Why are so many aircraft registered on EI and not having all of them on LN?

Then you cannot pretend norwegian tax payers to save your company. What would be logic is to save NAS and NSE. Nothing else

What interest should Norway have in routes like Malaga-Munich, Gran Canaria-Madrid or Alicante-Hamburg?
It was not labor law they were trying to get around. The labor laws within the EU are quite complex, and the applicable laws are based on where the employee is based, not the location of the AOC. For example NAI crews based in LGW are employed under UK labor laws, not Irish labor laws. NAI crews based in MAD are employed under Spanish labor laws, not Irish. NAS crews based in CPH are employed under Danish law, not Norwegian. Same with the SAS Ireland crews based in LHR, they are employed under UK labor laws, not Irish. So the location of the AOC does not do much, if anything, to the labor laws.
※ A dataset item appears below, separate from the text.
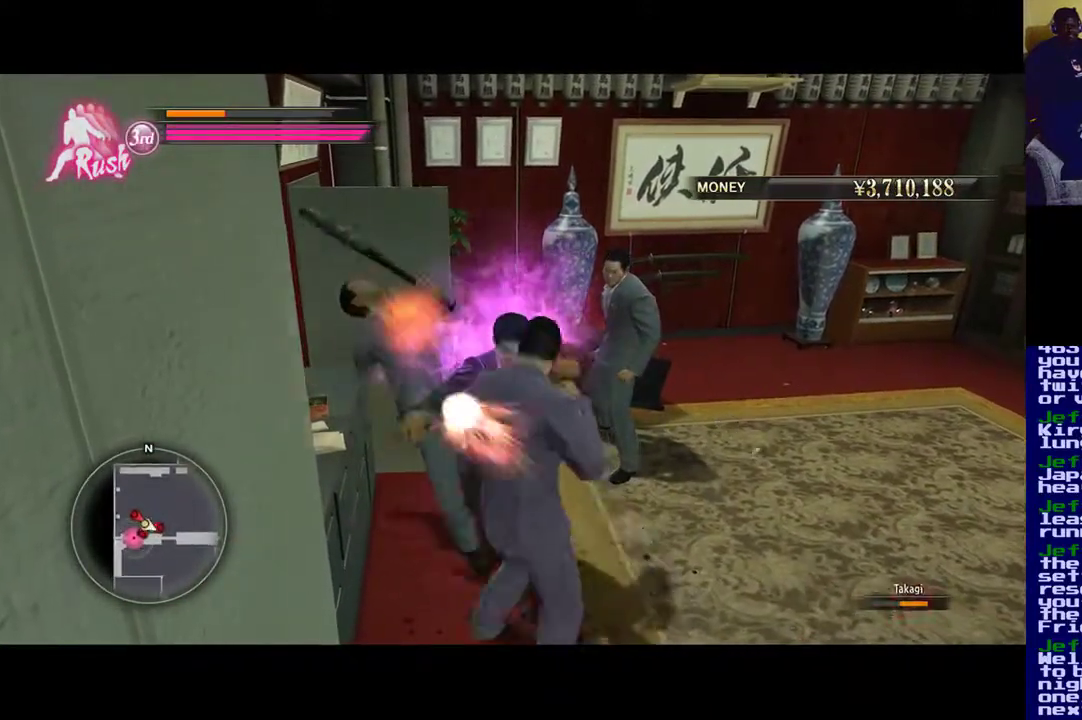
{"buttons": ["Y"], "left_stick": "center", "right_stick": "center", "events": [[33, "X", "up"], [100, "X", "down"], [200, "left_stick", "center"], [367, "X", "up"], [367, "Y", "down"], [433, "Y", "up"], [500, "Y", "down"]]}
NAI existed for three very specific reasons, and labor was not one of them. 1) Ireland has a very favorable environment for aircraft leases and corporate taxes. 2) It was an EU country that was a member of the Cape Town Treaty. 3) While having an EU AOC made no difference with regards to traffic right within Europe, or to the United States, as Norway was covered under those applicable treaties, having an AOC based within the EU did potentially open other traffic rights that Norway might not have been covered by, and Norwegian had the right to open other AOCs in EU countries due to being a member of the EEA. At the time NAI was formed, neither Denmark or Sweden had ascended to the Cape Town treaty, which would have made aircraft leases significantly more expensive, which is why Norwegian did not open AOCs in those countries despite the precedent for that having been set years ago by SAS. Since Sweden has ascended to the Cape Town treaty, Norwegian has opened the Swedish AOC and begun to move more aircraft to that AOC and away from NAI.

(Edit - While the European Union did ascend to the Aircraft Protocol of the Cape Town Treaty in 2009, there has been some debate about the applicability to EU members who have not individually ratify the treaty. Most EU countries have not individually ratified the treaty. Ireland was one of the original countries to ratify the Aircraft Protocol, even before the EU ascended to the treaty. At the time the NAI AOC was issued in 2014, the only EU countries to have ratified the treaty were Ireland, Luxembourg and the Netherlands. Since then, Denmark, Sweden, and Spain have ratified the treaty. The UK also ratified the treaty, but as we are all well aware, has also since left the EU. None of the other EU countries have individually ratified the treaty to date.)

Last edited by NEDude; 25th Mar 2020 at 10:06.